On peut donc espérer que, de cette crise de croissance prolongée, dont l’humanité souffre depuis trente ans, il résultera un progrès sensible. Toutefois, en admettant la nécessité du changement, je puis affirmer sans crainte que, depuis un siècle, ce sont les démocraties où fleurissent l’initiative individuelle et la libre entreprise qui ont évolué le plus rapidement, qui ont le plus changé. Grâce à la souplesse de leurs institutions, elles ont pratiqué une sorte de révolution quotidienne.

Le mensonge de la propagande contemporaine, c’est d’avoir créé des épouvantails avec les mots « capitalisme » et « trusts » et d’avoir affirmé que, sous des puissances d’argent, aucun changement favorable aux droits populaires n’est possible.

La réalité, c’est que, sous les régimes du capital individuel, surtout en Amérique, les individus jouissent non seulement d’une plus grande somme de liberté, mais aussi de changements sociaux plus réels et plus avantageux pour chacun. Par exemple, nous n’avions nullement besoin des leçons de Moscou pour fonder des syndicats ouvriers, instituer des allocations familiales et des pensions de vieillesse, fixer la durée de la semaine de travail et le salaire minimum, accorder les indemnités aux victimes des accidents du travail et les compensations de l’assurance-chômage, donner l’instruction gratuite et obligatoire et passer, d’une année à l’autre, une foule de mesures de protection économique et sociale.
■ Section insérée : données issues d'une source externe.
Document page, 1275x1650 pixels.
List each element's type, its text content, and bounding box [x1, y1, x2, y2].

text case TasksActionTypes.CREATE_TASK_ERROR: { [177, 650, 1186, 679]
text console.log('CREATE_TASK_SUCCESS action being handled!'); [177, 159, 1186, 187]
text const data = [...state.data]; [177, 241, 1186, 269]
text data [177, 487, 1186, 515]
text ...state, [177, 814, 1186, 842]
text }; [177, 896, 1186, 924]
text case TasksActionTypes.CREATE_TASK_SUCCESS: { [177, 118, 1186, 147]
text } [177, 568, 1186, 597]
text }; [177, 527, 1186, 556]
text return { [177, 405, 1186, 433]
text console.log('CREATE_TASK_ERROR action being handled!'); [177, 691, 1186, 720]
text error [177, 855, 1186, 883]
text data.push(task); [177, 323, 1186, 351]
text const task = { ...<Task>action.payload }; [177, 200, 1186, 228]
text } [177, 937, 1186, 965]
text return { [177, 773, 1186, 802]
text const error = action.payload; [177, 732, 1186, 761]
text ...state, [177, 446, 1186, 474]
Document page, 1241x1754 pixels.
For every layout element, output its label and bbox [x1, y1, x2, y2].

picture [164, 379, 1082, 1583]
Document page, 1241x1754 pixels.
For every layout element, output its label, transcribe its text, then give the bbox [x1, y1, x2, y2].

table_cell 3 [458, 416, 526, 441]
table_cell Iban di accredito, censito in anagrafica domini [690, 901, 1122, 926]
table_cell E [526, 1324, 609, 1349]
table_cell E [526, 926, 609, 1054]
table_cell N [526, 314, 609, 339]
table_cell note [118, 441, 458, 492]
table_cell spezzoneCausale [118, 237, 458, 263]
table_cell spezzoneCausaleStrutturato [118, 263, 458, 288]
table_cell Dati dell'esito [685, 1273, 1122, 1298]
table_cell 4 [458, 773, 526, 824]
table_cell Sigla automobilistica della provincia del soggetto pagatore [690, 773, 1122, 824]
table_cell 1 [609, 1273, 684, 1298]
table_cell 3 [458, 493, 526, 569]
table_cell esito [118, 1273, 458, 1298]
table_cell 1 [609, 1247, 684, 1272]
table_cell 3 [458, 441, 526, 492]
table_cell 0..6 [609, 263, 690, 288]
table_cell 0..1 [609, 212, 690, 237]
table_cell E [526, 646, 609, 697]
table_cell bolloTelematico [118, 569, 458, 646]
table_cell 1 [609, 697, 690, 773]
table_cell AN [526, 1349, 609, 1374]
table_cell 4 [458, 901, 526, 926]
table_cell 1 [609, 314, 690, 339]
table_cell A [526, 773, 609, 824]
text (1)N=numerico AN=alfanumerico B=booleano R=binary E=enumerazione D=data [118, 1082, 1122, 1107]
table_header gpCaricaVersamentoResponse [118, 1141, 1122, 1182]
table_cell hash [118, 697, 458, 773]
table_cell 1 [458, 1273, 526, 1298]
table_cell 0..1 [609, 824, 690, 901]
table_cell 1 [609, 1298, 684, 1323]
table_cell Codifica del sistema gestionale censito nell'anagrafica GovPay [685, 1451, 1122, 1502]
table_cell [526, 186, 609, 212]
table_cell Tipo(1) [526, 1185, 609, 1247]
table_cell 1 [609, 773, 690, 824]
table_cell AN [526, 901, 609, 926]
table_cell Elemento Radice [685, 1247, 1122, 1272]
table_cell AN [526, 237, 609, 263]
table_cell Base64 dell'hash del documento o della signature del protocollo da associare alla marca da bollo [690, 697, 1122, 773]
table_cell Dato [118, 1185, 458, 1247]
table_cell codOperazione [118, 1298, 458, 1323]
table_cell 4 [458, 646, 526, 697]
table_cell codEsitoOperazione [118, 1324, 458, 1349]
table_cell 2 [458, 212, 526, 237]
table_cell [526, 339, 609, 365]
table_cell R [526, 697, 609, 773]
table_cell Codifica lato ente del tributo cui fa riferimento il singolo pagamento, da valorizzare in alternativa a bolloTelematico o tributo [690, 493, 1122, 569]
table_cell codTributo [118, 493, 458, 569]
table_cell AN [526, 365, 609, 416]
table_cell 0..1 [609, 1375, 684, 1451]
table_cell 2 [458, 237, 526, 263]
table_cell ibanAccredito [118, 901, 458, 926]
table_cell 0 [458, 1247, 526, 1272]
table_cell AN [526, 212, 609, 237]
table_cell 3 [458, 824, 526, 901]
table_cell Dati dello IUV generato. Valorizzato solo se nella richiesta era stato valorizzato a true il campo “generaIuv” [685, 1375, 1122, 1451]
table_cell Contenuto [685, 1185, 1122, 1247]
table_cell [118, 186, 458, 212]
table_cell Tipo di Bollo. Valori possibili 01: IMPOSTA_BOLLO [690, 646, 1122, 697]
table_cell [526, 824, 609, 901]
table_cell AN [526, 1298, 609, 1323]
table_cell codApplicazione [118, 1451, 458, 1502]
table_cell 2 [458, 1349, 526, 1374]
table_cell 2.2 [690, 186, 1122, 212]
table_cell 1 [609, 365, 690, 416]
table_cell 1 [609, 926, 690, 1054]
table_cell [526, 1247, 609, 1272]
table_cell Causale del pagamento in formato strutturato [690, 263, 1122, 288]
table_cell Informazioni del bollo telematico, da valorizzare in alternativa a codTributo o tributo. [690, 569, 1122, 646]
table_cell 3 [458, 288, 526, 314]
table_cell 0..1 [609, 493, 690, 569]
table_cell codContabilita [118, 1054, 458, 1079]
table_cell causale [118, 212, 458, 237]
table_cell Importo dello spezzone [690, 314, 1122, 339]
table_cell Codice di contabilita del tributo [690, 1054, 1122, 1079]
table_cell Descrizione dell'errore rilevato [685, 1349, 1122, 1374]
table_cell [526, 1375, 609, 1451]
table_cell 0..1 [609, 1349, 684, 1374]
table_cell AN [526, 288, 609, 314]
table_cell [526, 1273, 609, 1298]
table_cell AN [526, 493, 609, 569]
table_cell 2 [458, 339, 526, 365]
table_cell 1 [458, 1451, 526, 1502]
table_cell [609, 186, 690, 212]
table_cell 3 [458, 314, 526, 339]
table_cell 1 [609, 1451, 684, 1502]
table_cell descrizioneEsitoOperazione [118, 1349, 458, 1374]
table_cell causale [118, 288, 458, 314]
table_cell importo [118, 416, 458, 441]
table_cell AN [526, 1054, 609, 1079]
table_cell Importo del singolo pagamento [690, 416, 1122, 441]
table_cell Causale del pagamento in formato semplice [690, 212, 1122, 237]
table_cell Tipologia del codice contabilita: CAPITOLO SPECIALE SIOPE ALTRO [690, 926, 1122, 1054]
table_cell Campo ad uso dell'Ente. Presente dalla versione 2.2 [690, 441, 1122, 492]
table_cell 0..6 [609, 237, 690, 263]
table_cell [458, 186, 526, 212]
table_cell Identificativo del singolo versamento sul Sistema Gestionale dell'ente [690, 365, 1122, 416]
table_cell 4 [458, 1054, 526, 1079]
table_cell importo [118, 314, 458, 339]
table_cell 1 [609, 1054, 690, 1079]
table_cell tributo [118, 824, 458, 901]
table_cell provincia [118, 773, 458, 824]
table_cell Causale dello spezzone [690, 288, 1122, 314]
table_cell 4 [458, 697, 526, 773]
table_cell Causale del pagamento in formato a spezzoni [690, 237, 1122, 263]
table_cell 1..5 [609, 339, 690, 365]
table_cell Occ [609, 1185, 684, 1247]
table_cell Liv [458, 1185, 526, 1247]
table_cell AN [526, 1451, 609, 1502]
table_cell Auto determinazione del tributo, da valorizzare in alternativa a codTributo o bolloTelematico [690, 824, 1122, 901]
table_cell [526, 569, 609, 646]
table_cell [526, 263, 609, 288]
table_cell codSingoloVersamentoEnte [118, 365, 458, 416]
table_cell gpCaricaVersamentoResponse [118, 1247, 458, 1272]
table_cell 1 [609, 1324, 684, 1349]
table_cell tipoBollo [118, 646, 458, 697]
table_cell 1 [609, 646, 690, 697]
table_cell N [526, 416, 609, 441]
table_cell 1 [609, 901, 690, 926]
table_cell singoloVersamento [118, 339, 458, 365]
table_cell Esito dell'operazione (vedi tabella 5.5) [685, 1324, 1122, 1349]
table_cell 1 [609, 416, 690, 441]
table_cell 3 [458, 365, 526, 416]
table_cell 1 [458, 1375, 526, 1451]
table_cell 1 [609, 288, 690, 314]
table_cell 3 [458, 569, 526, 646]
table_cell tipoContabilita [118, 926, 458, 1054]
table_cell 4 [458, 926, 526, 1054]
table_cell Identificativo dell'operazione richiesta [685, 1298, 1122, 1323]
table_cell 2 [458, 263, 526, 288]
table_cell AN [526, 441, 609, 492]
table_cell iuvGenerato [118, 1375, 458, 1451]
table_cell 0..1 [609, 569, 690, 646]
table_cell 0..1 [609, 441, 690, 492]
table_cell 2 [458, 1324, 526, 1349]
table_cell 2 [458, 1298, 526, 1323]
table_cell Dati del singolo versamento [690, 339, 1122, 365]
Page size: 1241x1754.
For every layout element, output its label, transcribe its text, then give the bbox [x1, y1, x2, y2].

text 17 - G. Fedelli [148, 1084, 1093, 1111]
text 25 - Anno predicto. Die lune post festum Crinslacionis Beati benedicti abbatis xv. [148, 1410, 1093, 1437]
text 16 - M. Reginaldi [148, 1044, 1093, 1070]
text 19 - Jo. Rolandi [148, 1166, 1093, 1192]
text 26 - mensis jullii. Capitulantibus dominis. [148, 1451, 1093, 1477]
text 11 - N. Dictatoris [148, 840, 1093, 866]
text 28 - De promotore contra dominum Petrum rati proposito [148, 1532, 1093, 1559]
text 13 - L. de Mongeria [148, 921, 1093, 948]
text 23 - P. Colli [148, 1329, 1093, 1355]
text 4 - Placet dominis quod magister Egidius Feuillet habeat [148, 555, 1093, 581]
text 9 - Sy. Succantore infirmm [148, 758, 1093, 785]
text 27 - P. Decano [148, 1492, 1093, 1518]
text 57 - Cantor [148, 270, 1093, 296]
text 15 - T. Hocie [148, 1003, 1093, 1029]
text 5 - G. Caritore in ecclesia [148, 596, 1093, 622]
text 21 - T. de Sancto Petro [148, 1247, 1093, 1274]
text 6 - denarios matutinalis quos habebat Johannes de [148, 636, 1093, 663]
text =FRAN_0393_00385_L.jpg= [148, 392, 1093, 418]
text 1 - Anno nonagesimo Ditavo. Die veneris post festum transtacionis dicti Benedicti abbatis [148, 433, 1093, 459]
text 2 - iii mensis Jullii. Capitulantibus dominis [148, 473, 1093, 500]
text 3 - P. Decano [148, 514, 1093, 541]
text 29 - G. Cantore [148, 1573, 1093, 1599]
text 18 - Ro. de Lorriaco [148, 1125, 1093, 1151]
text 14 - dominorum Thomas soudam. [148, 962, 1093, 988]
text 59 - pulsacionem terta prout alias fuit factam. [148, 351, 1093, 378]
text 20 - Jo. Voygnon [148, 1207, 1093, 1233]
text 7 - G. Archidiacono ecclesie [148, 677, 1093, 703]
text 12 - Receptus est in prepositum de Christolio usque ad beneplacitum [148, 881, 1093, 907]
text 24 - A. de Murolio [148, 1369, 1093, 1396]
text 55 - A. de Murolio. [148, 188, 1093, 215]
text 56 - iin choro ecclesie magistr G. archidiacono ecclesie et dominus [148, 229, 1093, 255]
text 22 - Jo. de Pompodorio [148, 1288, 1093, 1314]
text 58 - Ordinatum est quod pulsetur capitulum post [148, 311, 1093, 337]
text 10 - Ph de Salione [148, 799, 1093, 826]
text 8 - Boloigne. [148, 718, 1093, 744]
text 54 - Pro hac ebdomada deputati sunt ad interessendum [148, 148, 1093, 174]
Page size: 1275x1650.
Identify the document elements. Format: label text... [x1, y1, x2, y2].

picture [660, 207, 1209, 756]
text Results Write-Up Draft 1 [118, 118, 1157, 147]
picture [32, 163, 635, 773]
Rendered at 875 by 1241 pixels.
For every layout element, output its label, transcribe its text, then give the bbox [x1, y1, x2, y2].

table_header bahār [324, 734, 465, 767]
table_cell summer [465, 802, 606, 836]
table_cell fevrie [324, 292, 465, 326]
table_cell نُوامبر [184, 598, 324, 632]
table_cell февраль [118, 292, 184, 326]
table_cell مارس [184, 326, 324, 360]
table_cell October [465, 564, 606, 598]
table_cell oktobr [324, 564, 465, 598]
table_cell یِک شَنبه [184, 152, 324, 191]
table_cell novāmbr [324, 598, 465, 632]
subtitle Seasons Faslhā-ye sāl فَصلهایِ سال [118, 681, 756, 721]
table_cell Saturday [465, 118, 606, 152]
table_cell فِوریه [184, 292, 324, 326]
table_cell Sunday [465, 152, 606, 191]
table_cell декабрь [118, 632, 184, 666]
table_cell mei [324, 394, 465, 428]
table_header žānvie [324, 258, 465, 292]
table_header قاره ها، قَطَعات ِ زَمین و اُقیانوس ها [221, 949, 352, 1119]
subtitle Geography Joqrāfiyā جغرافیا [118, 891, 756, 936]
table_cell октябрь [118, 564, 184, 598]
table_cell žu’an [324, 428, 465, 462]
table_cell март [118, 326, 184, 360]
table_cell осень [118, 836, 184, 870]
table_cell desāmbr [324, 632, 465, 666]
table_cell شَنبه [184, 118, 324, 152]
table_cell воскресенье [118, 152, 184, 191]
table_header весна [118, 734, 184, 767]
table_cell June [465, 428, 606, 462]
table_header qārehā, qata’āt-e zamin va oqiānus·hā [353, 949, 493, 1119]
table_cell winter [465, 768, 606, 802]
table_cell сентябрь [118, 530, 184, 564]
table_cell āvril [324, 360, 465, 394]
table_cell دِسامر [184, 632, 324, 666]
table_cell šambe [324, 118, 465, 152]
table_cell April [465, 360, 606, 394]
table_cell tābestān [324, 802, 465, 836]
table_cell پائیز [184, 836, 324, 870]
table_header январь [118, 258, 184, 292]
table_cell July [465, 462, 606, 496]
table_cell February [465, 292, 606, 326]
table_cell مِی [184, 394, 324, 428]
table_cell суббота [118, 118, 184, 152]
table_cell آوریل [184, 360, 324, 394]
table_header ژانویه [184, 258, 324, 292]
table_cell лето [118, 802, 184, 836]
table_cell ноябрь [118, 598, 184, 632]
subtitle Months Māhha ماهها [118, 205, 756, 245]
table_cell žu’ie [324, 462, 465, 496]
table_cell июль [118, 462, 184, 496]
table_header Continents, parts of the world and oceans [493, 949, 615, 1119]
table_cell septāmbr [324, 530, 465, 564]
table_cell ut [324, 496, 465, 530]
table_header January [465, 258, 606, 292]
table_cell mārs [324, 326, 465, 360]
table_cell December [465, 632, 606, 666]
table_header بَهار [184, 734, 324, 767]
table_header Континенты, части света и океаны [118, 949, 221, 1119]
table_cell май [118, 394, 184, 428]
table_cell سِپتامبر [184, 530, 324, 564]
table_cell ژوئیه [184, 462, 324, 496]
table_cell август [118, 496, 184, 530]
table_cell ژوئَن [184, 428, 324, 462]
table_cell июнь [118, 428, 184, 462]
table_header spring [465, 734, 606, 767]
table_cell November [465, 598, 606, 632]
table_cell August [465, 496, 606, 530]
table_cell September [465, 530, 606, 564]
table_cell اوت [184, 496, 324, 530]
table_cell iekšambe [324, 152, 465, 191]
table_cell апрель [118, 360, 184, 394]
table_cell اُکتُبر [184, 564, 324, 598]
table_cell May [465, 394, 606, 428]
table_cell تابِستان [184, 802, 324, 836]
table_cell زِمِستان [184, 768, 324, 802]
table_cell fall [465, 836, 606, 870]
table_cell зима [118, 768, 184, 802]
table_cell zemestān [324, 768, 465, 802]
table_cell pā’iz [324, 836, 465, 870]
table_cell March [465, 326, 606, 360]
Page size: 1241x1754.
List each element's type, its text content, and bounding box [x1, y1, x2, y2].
C’est dire que la révolution sociale, même en pays capitaliste, s’accomplit graduellement et pacifiquement, au fur et à mesure que les circonstances, les moyens de production et l’opinion publique le permettent. Et cette ascension des masses dans l’échelle du bien-être se réalise sans qu’il soit besoin de sacrifier les libertés les plus chères du citoyen.